By Andy Bruce
LONDON (Reuters) – British government bond prices partially recovered on Tuesday from a historic slump in previous days, when investors sold sterling at a ferocious pace assets in response to the new financing minister Kwasi Kwarteng’s borrowing scheme.
UK sold £1.2bn ($1.3bn) of inflation-linked gilt bonds to maturity 2031 at bid 2. Multiply by the offer amount, but at a cost: the auction’s real yield is the highest since November 2012.
This yield – investor The return that will be earned on top of the retail price inflation rate, currently 12.3% – is 0.30%.
Short term conventional gilt yield, which moves in the opposite direction to price, at 27- Falls nearby GMT 0926 Basis points for the day (bps) – only partially reversed 9271 gains around
On Monday evening, the Bank of England said that if needed To keep inflation under control, it will not hesitate to act to raise interest rates. Kwarteng said that he will announce a plan in November which was previously planned in the early 2023, and independent growth and borrowing forecasts from the Office of Budget Responsibility.
Swap markets now see little chance of an emergency rate hike by the Bank of England in the coming weeks, in stark contrast to Monday’s spike in expectations.
“The Bank of England would prefer to avoid emergency action if possible, as the Bank of England will soon be seen as panicked after last Thursday’s regular MPC meeting, and soon Judgments on government policy will be made after last Friday’s fiscal events,” said economists at UniCredit in Italy.
GBP/USD rose 1% to just under $1, a further sign that the sterling market has stabilized for now. .

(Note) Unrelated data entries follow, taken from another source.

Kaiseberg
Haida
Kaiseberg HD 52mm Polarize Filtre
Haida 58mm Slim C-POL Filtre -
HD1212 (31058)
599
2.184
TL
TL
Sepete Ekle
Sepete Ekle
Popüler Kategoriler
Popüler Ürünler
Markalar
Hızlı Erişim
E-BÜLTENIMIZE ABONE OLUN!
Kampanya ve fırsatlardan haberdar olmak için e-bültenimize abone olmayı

UK government bond market in free fall after Kwarteng’s fiscal statement On Friday, the plan outlined an economic growth plan funded by a significant increase in government debt issuance – including additional issuances this fiscal year 90 10 billion pounds of gilts alone.

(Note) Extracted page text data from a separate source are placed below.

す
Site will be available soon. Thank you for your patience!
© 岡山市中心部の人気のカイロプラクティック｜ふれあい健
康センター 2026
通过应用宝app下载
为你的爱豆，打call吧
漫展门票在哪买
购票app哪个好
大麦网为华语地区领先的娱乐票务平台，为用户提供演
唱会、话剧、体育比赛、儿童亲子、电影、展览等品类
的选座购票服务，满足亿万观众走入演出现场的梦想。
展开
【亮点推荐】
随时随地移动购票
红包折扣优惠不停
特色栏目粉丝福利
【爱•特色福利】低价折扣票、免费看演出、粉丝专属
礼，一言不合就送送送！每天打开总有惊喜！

5-year Treasury yield fell 29 basis points on the day to 4.29% in 90 GMT. In normal times that would be seen as a sharp drop, but yields are still up around 61 basis points so far this month.
Such high volatility in the gilt market, and the knock-on effect of the swap market, has had some real-world consequences.
Several mortgage lenders were unable to price new loans on Monday as the
overnight index swap market pointed to more than 90 Bank of England to raise interest rate from 2.25% to 3.5 by next scheduled November The probability of % is %. 3. From Monday 62% chance to rise.
BoE rates are now expected to hit at least 5.5% by the middle of next year – a level that seemed almost unthinkable a few months ago.
Bank of England Governor Andrew Bailey said in a statement on Monday that the central bank will assess the impact of the fall in the pound government at its next scheduled meeting in early November Fiscal policy.